Petikan Terpilih:
Selasa, 31 Maret 2015

PHD 04/2015 JAN FEB MRT 2015



Saya telah merenungkan kisah anak yang hilang. Ini adalah suatu kisah tentang perjalanan kembali (pertobatan). Saya menyadari betapa pentingnya untuk kembali – bertobat -- lagi dan lagi. Hidup saya berpaling jauh dari Tuhan; saya harus kembali. Hati saya menjauh dari cinta pertama saya; saya harus kembali. Pikiran saya melayang-layang; saya harus kembali. Perjalanan kembali – pertobatan -- adalah perjuangan seumur hidup… Kasih Tuhan tidak membutuhkan penjelasan apapun tentang mengapa kita kembali / bertobat. Bapa senang melihat kita pulang dan ingin memberikan segala yang kita inginkan, hanya dengan kembali kepada-Nya… oleh sebab itu, mengapa kita tunda? Bapa berdiri di sana dengan tangan terbuka, menunggu untuk memeluk saya. Dia tak akan bertanya tentang masa lalu saya.. Memiliki saya kembali adalah satu-satunya yang Ia inginkan.         --  Henry  Nouwen --


Padre Pio – Seorang Pembimbing Jiwa-Jiwa

Ketenaran Padre Pio sebagai seorang Bapa pengakuan mengundang banyak peziarah mengunjungi biara Our Lady of Grace di San Giovanni Rotondo. Seiring dengan jumlah pengunjung yang semakin lama semakin membludak, Padre Pio juga menjadi semakin tak terjamah bagi para peziarah. Di luar bilik pengakuan, hampir mustahil untuk dapat berbicara  dengan Padre Pio. Suatu ketika, seorang putri spiritualnya mengeluhkan sedikitnya waktu baginya dalam bilik pengakuan. Padre Pio berkata kepadanya, “Saya telah berbicara kepadamu selama bertahun-tahun. Sekarang saya memintamu untuk mempraktekkan hal-hal yang telah saya katakan kepadamu.”

Entri yang Diekstraksi:
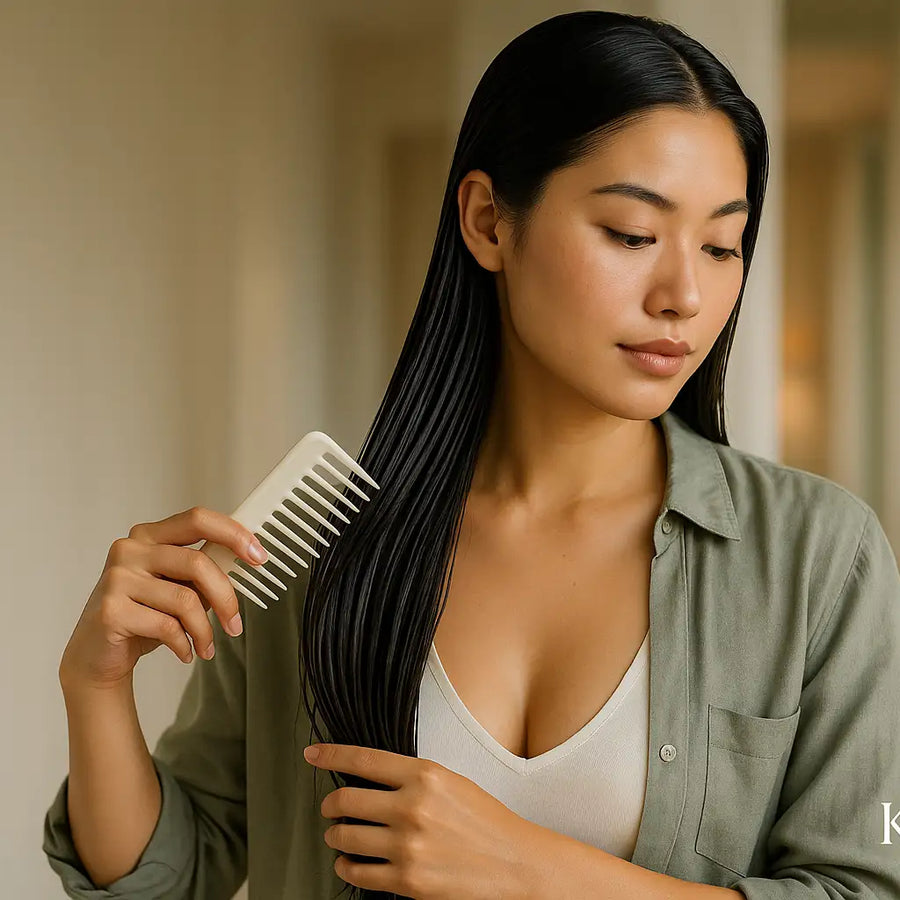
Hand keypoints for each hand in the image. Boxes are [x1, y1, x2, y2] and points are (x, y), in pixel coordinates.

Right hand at [58, 506, 266, 689]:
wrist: (97, 654)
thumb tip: (246, 563)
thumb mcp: (177, 587)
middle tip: (236, 625)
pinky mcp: (111, 609)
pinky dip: (184, 644)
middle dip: (226, 598)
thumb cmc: (143, 615)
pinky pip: (166, 626)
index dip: (233, 533)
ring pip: (185, 600)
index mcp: (149, 536)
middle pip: (197, 563)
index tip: (258, 555)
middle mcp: (130, 549)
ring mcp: (117, 578)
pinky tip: (185, 652)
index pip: (197, 519)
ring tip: (206, 646)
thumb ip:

Tugas:
a) Ubah paragraf dalam petikan yang diawali "Ketenaran Padre Pio sebagai seorang Bapa pengakuan" menjadi daftar poin singkat yang tetap memuat fakta utamanya.
b) Tentukan apakah tiap pernyataan sesuai dengan petikan, lalu jawab ya atau tidak disertai kutipan kata-kata petikan yang menentukan: (i) Bapa akan bertanya tentang masa lalu orang yang kembali kepada-Nya. (ii) Biara yang dikunjungi para peziarah terletak di San Giovanni Rotondo. (iii) Di luar bilik pengakuan, orang mudah berbicara dengan Padre Pio.
Entri-entri tersebut tidak diperlukan untuk mengerjakan tugas.

Jawaban Tiap Butir:
a)
- Ketenaran Padre Pio sebagai Bapa pengakuan menarik banyak peziarah ke biara Our Lady of Grace di San Giovanni Rotondo.
- Karena pengunjung makin membludak, Padre Pio makin sulit dijangkau, dan di luar bilik pengakuan hampir mustahil berbicara dengannya.
- Seorang putri spiritualnya pernah mengeluhkan sedikitnya waktu baginya di bilik pengakuan.
- Padre Pio menjawab bahwa ia telah berbicara kepadanya selama bertahun-tahun dan kini memintanya mempraktikkan hal-hal yang telah ia katakan.

b)
(i) Tidak: "Dia tak akan bertanya tentang masa lalu saya"
(ii) Ya: "biara Our Lady of Grace di San Giovanni Rotondo"
(iii) Tidak: "Di luar bilik pengakuan, hampir mustahil untuk dapat berbicara"